Monday, December 05, 2005

After a football Sunday...

Dirtman and I are a pretty compatible couple, on the whole. I say this because I do know of couples who keep it together only because they never actually interact with each other and one is reliant on the other’s medical insurance. But Dirtman and I have based on relationship on more stable ground. For instance: We both hate kale.

Oh, and there’s that love thing…

Imagine my surprise when, as a starry-eyed soon-to-be-bride, I found out this glaring difference in our personalities, one that has slapped me in the face daily for the past 18-and-a-half years: Dirtman likes sports.
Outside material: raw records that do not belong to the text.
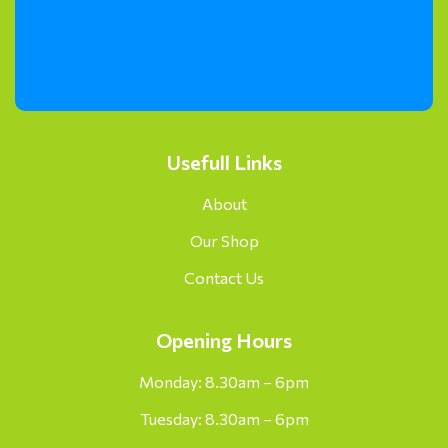
Usefull Links
About
Our Shop
Contact Us
Opening Hours
Monday: 8.30am – 6pm
Tuesday: 8.30am – 6pm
In fact, Dirtman used to be a bona fide part time sports writer, which, I have to admit, was the only way we could make ends meet, back in the day. Even back then when we were gathering dew drops off the leaves to keep from dying of thirst (only kidding. I threw that in for my brother, but we were pretty low on the financial ladder), Dirtman’s annual Christmas present was money to be in a fantasy baseball league. Our autumns are scheduled around Va. Tech football games, whether on TV or attended live. I think the greatest day in his life was when Heir 2 learned to talk (he was three months old, I think) and he had someone with whom to trash talk, seeing as I was never particularly good at this:

Dirtman: Oh look. What a surprise. The Phils are in last place. Can’t you pick a real team to support?

Sisiggy: No.

I am not particularly competitive (Dirtman says this is because I did, in fact, grow up going to Phillies games). I find rabid fans of any team loud, annoying and pretentious until they lose, at which point they become downright unsportsmanlike.
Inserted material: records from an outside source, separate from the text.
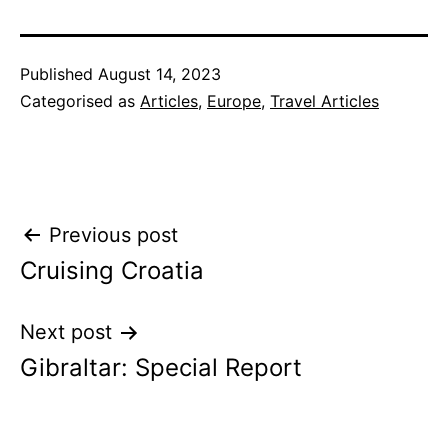
Published
August 14, 2023
Categorised as
Articles
,
Europe
,
Travel Articles
Post
Previous post
Cruising Croatia
navigation
Next post
Gibraltar: Special Report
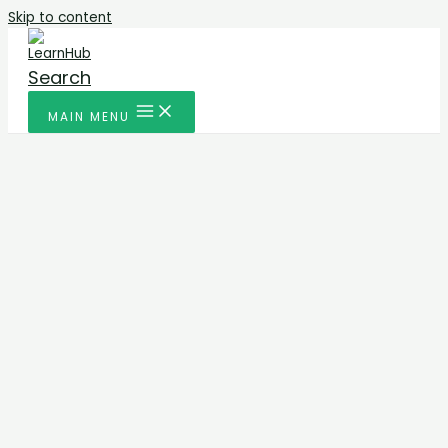
Skip to content
Search
MAIN MENU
But we have found ways to compromise. Every Orioles game has to feature a side trip to Little Italy, more specifically, Vaccaro’s Bakery, which I need like a hole in the head. But, hey, this is nine innings at a minimum, not to mention how many games back when the kids were little I had to get there early so we could watch Cal Ripkin warm up. We did, in fact, see Cal warm up. At least I’m pretty sure it was Cal. There was something moving on the field around third base and it was taller than the other things, so I’m assuming it was Cal. But, since these were the buy-at-the-last-minute nosebleed seats, it could have been Bozo the Clown down there for all we knew. We told Heir 2 it was Cal Ripkin.

Now Virginia Tech games are another story. I have recently been banned from attending these, a goal of mine for years. Tech games always sell out, so if you sit there reading a book, attendees get a little cranky, thinking of all the loved ones they left home in bitter despair whose seat you are occupying. I have diligently worked at the banning ever since I attended my first Tech game and when, three days before the game, we parked and still had to walk 535 miles to get to the stadium. When asked who got to park in the empty spaces right next to the stadium, Dirtman informed me this was for people who donated big money. “To the University?” I naively asked. “To the football program,” he replied, as if connecting Tech football to the annoyingly academic university was beyond conception. Anyway, during our pilgrimage to the stadium we had to pass various outposts of drunken mayhem where grown men had spent more on tailgating equipment than on their kids’ four-year tuition. That I couldn’t help commenting on these ironies during the actual game, thereby putting our lives in jeopardy, is the reason why I am no longer invited to join Dirtman at games in Blacksburg.

I am still required to drive him down there and back. This leaves him free to instruct me to pull up to other vehicles bearing Va. Tech detritus so he can lower the window, wave and shout, “whoo, whoo,” with vastly more enthusiasm than I am typing with. This is supposed to be accompanied by me honking the horn, which is usually what the person in the other vehicle is doing. Unless we are driving home and Tech lost. In this case, fans are delivering their own personal monologue about biased referees, using a low grumble that can be rather disturbing.

I hear there are spouses who are better sports than I am, no pun intended. They tolerate the nattering of ESPN all weekend long, actually watch and make attempts to understand the games, they honk the horn for their spouse and “whoo, whoo” out the window and do all these things without requiring their spouse to sit through an entire opera. A nice heavy one. Wagner, all the Rings. Requiring a suit and tie. And dinner. With wine. Imported wine. Did I mention the stadium was 535 miles away?